1. Define the phosphate starvation response and PHO pathway in Candida glabrata

C. glabrata and S. cerevisiae last shared a common ancestor between 10 and 100 million years ago. By characterizing the PHO pathway in a yeast closely related to S. cerevisiae but inhabiting a different ecological niche, the properties of the pathway that are conserved and/or dispensable are being identified. Our preliminary data indicate that there are significant differences in the PHO pathway between the two organisms, which may affect the ability of the two species to thrive in different types of phosphate environments. 1. We are focusing on the regulation Pho4 – the phosphate starvation-regulated transcription factor. 2. We are determining which traits are ancestral by examining ascomycetes that shared a common ancestor with S. cerevisiae and C. glabrata prior to whole genome duplication. 3. We are examining how modified PHO pathway architectures allow for different niche exploitation.

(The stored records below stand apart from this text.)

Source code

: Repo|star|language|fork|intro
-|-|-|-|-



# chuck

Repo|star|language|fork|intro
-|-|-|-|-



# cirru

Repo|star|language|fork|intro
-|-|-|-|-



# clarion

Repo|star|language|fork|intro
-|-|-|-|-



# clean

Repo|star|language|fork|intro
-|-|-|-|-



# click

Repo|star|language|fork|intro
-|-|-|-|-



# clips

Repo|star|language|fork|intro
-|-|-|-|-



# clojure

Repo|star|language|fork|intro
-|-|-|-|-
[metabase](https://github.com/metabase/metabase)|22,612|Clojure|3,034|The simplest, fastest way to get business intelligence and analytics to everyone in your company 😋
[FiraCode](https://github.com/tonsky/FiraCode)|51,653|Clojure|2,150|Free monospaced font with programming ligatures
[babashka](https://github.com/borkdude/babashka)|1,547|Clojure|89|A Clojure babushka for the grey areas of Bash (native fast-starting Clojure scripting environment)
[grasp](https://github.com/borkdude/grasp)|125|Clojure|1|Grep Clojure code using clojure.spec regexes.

2. Define the PHO pathway in Schizosaccharomyces pombe

The archaeascomycete, Sz. pombe, is highly diverged from S. cerevisiae, and it is unknown how Sz. pombe regulates a transcriptional response to phosphate starvation. We are screening and characterizing mutants that are defective in the regulation of the phosphate-regulated gene PHO1, with a primary focus of attempting to identify a phosphate-regulated transcription factor in Sz. pombe. This work will provide context for how a divergent organism in a similar niche has evolved a phosphate-starvation response

Why do we care about these studies?

We expect these studies to shed light on the evolutionary steps required for a pathway to alter its specificity, possibly to uncover novel antifungal targets, and to provide clues as to how all cells respond to changes in environmental conditions.